[Passage shown]
CLICK THE PIC BELOW TO CHECK IT OUT!!
But I still think he's a total waste of space. A void. Where talent goes to die. What has he done besides be part of a boy band and make failed attempts to travel to space? Oh, he came out as gay! Stop the presses! Throw him a parade! Hold him up as a role model for....making shitty music and not quite getting into space and dating hairless, underwear model type dudes? What an inspiration!
Recently, there has been even more hoo-ha over the revelation of a famous figure's gayness. I am typing, of course, about author J.K. Rowling revealing that the character Dumbledore, Headmaster of Hogwart's School for Witchcraft & Wizardry in the Harry Potter series, was gay. "O RLY?" cried the Internets (and tons of people in real life as well). Of course some of the Christian douchebags of the world are getting their unders twisted into triple knots over this, but it's really no surprise. They already hated the HP books cuz of the magickal stuff and it's not all a metaphor for Jesus, etc. So fresh and unpredictable, that Christian Right! But personally I don't get why it's all that remarkable either way. Especially to those people who are all "Dumbledore is gay, this is so awesome!" To me it feels pretty tacked on and, in the grand scheme of those books, pretty unremarkable. I guess it's cool to think that this enjoyable character was "one of us". But let's take a look at Dumbledore before we get too excited.

[Assignment 1] Decide whether each statement agrees with the blog passage above, answering yes or no and quoting the words that settle it: (a) The writer reports that J.K. Rowling revealed Dumbledore was gay. (b) The writer finds the revelation remarkable. (c) The writer praises the music of the former boy band member.
[Assignment 2] Reproduce everything in the blog passage from "But I still" down to "What an inspiration!".

[Data section]
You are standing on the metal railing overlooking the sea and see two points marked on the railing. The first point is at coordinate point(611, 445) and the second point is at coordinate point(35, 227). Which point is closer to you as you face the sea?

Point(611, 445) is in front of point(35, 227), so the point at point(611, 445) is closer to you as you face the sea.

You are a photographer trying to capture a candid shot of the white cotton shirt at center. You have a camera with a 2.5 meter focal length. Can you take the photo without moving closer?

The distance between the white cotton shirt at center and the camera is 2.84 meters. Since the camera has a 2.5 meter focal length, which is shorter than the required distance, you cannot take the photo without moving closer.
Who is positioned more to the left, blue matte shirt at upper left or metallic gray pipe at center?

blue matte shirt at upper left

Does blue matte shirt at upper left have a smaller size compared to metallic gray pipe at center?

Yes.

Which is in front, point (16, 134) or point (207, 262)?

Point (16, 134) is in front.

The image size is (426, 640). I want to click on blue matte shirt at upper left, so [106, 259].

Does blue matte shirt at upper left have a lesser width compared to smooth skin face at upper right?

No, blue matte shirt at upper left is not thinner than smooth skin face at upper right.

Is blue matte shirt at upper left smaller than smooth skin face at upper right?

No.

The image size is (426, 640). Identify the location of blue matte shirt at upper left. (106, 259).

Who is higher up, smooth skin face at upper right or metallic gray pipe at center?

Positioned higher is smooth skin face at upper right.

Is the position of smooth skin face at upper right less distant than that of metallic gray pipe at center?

[Task output 1]
(a) Yes: "author J.K. Rowling revealing that the character Dumbledore, Headmaster of Hogwart's School for Witchcraft & Wizardry in the Harry Potter series, was gay"
(b) No: "But personally I don't get why it's all that remarkable either way."
(c) No: "making shitty music"

[Task output 2]
But I still think he's a total waste of space. A void. Where talent goes to die. What has he done besides be part of a boy band and make failed attempts to travel to space? Oh, he came out as gay! Stop the presses! Throw him a parade! Hold him up as a role model for....making shitty music and not quite getting into space and dating hairless, underwear model type dudes? What an inspiration!